In downtown, the Square Macedonia is dominated by a huge monument to Alexander the Great, the historic conqueror and the son of Philip II, after whom the stadium is named. Across the river, situated on the highest point of the city is the Kale Fortress. Beneath it are the narrow streets in the Old Bazaar. Right there is the old and famous "kebapcilnica" Destan, where I would strongly suggest trying their "kebap" (meatballs). All this is only a mile away from the stadium.

If you have a longer stay in Skopje, try to visit the Millennium Cross situated on the top of the Vodno mountain 10 miles away from the center. The view from there is magnificent. At night the cross shines down over the city and is visible from every part of the city.

The city offers countless possibilities for lodging, from hostels to 5-star hotels. Prices range from $10 up to $120 per night.

Fans    3

There are rare occasions when the stadium is "almost" filled to capacity. With the exception of the national team, clubs have average attendance in the league.

The average attendance in comparison to stadium capacity is quite bad. Most of the club's matches are played in front of only a few hundred spectators, with the exception of a couple of derbies (e.g., FK Vardar vs KF Shkendia) where attendance might rise up to 11,000. When the stadium plays host to the national team, there are usually between 3,500 and 11,500 spectators, while in 2015 against European champions Spain drew almost 29,000.

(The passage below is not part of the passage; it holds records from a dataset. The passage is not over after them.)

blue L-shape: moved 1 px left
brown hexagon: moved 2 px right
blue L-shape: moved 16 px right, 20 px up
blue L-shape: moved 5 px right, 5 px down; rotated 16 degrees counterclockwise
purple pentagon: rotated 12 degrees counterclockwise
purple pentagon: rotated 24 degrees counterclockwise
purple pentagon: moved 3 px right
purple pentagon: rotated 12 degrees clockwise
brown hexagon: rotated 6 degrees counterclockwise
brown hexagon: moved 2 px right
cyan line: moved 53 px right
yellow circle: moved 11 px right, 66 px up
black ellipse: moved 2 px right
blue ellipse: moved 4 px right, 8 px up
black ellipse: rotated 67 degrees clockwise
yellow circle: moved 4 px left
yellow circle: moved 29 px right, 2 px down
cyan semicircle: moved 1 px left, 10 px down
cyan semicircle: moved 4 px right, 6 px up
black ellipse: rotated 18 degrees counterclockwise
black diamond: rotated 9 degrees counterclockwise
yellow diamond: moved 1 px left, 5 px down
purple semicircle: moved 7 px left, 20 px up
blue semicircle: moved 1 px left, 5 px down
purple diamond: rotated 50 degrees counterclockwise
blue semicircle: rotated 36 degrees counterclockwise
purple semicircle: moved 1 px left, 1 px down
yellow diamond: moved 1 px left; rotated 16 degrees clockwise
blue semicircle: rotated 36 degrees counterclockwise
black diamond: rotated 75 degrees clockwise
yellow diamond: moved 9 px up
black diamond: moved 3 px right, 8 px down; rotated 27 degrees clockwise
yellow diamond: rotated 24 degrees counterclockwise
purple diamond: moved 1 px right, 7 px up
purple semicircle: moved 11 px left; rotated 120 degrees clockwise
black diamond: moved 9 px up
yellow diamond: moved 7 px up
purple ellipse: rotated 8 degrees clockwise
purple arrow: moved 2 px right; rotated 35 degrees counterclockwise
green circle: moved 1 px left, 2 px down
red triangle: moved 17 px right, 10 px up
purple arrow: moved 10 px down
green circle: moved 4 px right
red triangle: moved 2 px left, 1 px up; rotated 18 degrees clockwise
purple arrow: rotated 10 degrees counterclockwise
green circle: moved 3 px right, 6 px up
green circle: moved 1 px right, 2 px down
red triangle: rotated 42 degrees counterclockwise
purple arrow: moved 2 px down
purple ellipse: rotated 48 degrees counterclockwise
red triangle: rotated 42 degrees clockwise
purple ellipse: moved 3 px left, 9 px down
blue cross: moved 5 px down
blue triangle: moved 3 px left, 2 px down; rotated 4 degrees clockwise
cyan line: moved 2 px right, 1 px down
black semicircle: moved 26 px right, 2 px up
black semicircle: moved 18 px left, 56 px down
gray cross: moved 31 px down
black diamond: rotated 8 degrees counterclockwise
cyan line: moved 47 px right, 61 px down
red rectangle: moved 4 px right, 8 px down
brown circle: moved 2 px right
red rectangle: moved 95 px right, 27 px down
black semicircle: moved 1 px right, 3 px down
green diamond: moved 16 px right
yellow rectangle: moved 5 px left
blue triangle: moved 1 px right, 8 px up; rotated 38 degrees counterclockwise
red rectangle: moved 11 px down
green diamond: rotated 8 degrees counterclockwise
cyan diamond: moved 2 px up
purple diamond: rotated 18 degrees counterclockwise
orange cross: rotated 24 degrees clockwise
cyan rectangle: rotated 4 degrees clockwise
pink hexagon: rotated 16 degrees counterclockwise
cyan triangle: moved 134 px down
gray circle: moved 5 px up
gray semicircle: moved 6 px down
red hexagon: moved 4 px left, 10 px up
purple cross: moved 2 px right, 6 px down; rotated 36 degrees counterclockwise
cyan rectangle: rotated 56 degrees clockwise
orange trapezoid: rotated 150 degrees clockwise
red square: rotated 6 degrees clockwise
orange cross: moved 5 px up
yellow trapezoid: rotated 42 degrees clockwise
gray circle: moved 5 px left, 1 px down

FK Vardar supporters are known as Komiti and through history with their support they have become known as the 12th player of the team. They follow home games from the West stand. Also FK Rabotnicki supporters group, Legija V, supports the players at every game. Both groups stay involved throughout the game, but they are in small numbers and they do exactly what you expect hard core fans to do.

Access    4

The stadium is quite accessible both in terms of getting to the stadium and moving around once inside.

The main train and bus station is located two miles from the stadium and at exactly half way is the very core of the city. There is no direct bus line between stations and the stadium, but if you prefer the bus you have to count on a little walk after a cheap ride in double-decker bus (30MKD). The nearest airport is Skopje Alexander the Great Airport, located about 15 miles away.

Very few parking lots are close to the stadium, and there seems to be a special regime during matches. The solution is street parking on the other side of the river and then across the pedestrian bridge to the north side of the stadium, at least until the completion of the parking garage.

For national team matches, ticket sales are available on the internet, but there won't be a problem buying your seat on the day even just a few hours before the match, as well as for the clubs who play here.

The main concourse is wide and traffic flows without problems to the seating area, but there is no view of playing surface from the concourse.

Return on Investment    4

Overall, the price is just about right for the experience that you should expect when seeing a game at National Arena Philip II.

Tickets are cheap, on average 100MKD or less than $2, with the slightly higher price in the case of the renowned opponent. With food and beverage pretty inexpensive around the stadium there is hardly an option for someone to pay less to see a sporting event.

Extras    2

On August 8, 2017, the 2017 UEFA Super Cup will be played at the Philip II Arena. That is an annual football match organized by UEFA and will feature the winners of the 2016/17 UEFA Champions league and the UEFA Europa league. This will be a great opportunity to see this facility at its finest.

Skopje is a modern city, and also is a very attractive tourist destination with its fortress, cultural opportunities, and historical monuments. If you have not been in Skopje and you are also a sports fan, this is the right time to visit.